START Source material

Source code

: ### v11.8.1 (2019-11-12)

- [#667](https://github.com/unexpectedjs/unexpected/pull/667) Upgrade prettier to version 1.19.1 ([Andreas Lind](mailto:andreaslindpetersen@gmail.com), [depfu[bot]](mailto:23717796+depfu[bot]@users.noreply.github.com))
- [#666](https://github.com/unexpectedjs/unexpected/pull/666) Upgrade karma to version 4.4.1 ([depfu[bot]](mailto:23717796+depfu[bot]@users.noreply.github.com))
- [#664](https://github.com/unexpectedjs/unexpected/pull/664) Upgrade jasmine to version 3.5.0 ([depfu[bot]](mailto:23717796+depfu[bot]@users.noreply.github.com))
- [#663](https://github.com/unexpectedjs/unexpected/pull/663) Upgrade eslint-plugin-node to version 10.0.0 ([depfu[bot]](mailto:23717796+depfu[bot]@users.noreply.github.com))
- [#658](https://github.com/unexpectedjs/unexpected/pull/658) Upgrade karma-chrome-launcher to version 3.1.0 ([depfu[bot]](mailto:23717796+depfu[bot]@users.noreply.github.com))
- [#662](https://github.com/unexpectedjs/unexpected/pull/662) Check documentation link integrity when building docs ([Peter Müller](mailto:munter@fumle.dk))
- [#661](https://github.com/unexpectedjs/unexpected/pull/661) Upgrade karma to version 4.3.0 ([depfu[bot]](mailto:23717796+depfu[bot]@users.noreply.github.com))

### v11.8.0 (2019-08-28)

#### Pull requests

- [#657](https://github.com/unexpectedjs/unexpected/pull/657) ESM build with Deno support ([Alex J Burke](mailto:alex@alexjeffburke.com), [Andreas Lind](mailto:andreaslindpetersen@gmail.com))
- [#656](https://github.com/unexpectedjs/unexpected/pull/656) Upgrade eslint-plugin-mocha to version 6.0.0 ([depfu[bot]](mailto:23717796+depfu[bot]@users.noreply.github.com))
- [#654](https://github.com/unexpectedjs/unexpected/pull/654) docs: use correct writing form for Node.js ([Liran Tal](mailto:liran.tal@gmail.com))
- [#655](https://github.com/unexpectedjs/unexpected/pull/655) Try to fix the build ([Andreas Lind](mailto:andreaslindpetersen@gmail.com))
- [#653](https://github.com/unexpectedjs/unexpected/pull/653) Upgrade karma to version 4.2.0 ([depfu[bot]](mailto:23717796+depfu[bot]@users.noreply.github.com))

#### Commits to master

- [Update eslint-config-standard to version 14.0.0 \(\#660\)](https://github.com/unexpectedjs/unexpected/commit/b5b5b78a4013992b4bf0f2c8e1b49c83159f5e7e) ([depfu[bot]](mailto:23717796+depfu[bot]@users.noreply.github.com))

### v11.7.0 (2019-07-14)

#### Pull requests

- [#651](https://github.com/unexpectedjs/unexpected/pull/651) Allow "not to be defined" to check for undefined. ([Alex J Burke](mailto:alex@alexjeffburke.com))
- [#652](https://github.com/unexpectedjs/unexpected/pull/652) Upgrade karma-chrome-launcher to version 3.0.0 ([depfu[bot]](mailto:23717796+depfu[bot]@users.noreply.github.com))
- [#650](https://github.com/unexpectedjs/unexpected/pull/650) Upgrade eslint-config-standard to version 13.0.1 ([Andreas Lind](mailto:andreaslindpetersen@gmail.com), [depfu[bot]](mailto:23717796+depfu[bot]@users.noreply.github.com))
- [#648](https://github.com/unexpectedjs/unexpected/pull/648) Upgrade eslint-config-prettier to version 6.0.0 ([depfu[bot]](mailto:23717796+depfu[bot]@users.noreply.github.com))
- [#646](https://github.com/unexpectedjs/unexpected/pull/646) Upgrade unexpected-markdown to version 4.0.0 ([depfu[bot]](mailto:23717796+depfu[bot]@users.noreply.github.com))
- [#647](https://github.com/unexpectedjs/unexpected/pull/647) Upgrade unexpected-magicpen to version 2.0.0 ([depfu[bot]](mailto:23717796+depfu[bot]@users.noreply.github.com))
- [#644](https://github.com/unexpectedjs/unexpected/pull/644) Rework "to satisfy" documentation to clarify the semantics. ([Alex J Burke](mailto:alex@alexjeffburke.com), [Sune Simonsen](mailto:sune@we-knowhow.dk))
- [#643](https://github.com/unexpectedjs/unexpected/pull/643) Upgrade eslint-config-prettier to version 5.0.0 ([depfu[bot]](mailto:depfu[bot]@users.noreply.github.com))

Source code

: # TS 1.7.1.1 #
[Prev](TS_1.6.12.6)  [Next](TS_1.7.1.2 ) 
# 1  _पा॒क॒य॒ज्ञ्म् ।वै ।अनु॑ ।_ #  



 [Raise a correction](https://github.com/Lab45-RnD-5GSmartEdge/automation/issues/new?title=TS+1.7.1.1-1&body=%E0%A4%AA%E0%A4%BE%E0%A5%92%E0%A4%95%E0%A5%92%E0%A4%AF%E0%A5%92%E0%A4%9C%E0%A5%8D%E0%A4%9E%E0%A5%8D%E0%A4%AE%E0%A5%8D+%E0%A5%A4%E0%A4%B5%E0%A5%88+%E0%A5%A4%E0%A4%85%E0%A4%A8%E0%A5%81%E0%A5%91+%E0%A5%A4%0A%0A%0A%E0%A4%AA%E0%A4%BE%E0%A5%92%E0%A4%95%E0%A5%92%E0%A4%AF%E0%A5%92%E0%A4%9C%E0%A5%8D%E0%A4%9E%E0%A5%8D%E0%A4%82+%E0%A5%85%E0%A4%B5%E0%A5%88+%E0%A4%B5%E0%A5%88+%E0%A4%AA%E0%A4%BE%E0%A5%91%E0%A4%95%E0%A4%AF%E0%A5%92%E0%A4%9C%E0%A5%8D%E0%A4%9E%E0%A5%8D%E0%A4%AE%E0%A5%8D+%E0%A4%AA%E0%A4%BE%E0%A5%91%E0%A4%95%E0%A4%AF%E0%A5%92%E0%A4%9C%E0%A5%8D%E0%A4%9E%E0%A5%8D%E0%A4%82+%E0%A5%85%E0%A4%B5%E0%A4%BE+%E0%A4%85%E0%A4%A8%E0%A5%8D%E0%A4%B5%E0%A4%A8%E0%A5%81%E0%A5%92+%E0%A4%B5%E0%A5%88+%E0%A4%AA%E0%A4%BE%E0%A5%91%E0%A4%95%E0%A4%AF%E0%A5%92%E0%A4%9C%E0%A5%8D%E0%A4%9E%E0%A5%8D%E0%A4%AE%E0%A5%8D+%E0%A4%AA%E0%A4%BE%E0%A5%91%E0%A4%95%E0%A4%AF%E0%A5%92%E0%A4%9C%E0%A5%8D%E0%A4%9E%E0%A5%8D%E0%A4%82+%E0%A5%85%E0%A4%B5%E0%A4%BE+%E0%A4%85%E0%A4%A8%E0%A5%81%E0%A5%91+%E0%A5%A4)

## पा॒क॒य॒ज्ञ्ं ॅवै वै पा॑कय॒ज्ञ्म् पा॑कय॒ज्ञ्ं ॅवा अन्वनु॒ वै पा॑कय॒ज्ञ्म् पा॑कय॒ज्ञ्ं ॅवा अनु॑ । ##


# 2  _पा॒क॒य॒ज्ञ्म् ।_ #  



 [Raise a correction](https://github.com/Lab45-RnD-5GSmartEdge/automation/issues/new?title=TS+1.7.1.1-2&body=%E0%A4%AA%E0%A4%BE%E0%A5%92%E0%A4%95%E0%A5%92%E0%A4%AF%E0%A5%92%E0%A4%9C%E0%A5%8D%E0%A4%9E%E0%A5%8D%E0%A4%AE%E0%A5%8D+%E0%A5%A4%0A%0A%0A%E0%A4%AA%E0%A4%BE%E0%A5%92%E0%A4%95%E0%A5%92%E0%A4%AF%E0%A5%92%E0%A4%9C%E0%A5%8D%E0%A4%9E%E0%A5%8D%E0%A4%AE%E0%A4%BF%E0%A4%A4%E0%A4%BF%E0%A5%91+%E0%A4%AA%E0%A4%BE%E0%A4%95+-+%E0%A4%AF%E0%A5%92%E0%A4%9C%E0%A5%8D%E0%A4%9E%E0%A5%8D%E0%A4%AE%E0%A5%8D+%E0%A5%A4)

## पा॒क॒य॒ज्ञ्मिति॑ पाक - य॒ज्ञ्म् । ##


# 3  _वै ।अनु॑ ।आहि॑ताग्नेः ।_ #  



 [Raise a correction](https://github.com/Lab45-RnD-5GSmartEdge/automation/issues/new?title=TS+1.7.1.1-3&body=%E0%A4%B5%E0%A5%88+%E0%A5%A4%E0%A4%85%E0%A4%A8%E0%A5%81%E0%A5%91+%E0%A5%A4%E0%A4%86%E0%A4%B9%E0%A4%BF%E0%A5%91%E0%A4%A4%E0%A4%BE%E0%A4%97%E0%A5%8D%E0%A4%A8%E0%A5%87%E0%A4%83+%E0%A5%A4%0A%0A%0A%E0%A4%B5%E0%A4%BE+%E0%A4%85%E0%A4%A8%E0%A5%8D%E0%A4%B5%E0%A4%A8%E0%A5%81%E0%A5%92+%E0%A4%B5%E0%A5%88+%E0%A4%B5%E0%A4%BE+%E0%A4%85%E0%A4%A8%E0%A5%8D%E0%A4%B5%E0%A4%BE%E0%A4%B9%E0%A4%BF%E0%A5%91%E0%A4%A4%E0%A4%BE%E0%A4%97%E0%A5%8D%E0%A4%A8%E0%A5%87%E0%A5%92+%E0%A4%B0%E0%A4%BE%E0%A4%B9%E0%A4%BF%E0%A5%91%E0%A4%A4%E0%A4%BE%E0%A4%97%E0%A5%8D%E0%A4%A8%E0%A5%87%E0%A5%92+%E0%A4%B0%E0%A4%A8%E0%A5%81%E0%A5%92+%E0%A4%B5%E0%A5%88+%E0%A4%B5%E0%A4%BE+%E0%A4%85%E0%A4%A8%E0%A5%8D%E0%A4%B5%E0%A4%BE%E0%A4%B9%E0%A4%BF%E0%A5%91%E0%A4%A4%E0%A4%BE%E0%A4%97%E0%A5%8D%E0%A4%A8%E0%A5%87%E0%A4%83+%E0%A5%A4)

END Source material

What you are asked to do:
Up to and including the line that holds "#### Commits to master", reproduce the records above exactly from their first line, and give nothing else.

Your solution:
Source code

: ### v11.8.1 (2019-11-12)

- [#667](https://github.com/unexpectedjs/unexpected/pull/667) Upgrade prettier to version 1.19.1 ([Andreas Lind](mailto:andreaslindpetersen@gmail.com), [depfu[bot]](mailto:23717796+depfu[bot]@users.noreply.github.com))
- [#666](https://github.com/unexpectedjs/unexpected/pull/666) Upgrade karma to version 4.4.1 ([depfu[bot]](mailto:23717796+depfu[bot]@users.noreply.github.com))
- [#664](https://github.com/unexpectedjs/unexpected/pull/664) Upgrade jasmine to version 3.5.0 ([depfu[bot]](mailto:23717796+depfu[bot]@users.noreply.github.com))
- [#663](https://github.com/unexpectedjs/unexpected/pull/663) Upgrade eslint-plugin-node to version 10.0.0 ([depfu[bot]](mailto:23717796+depfu[bot]@users.noreply.github.com))
- [#658](https://github.com/unexpectedjs/unexpected/pull/658) Upgrade karma-chrome-launcher to version 3.1.0 ([depfu[bot]](mailto:23717796+depfu[bot]@users.noreply.github.com))
- [#662](https://github.com/unexpectedjs/unexpected/pull/662) Check documentation link integrity when building docs ([Peter Müller](mailto:munter@fumle.dk))
- [#661](https://github.com/unexpectedjs/unexpected/pull/661) Upgrade karma to version 4.3.0 ([depfu[bot]](mailto:23717796+depfu[bot]@users.noreply.github.com))

### v11.8.0 (2019-08-28)

#### Pull requests

- [#657](https://github.com/unexpectedjs/unexpected/pull/657) ESM build with Deno support ([Alex J Burke](mailto:alex@alexjeffburke.com), [Andreas Lind](mailto:andreaslindpetersen@gmail.com))
- [#656](https://github.com/unexpectedjs/unexpected/pull/656) Upgrade eslint-plugin-mocha to version 6.0.0 ([depfu[bot]](mailto:23717796+depfu[bot]@users.noreply.github.com))
- [#654](https://github.com/unexpectedjs/unexpected/pull/654) docs: use correct writing form for Node.js ([Liran Tal](mailto:liran.tal@gmail.com))
- [#655](https://github.com/unexpectedjs/unexpected/pull/655) Try to fix the build ([Andreas Lind](mailto:andreaslindpetersen@gmail.com))
- [#653](https://github.com/unexpectedjs/unexpected/pull/653) Upgrade karma to version 4.2.0 ([depfu[bot]](mailto:23717796+depfu[bot]@users.noreply.github.com))

#### Commits to master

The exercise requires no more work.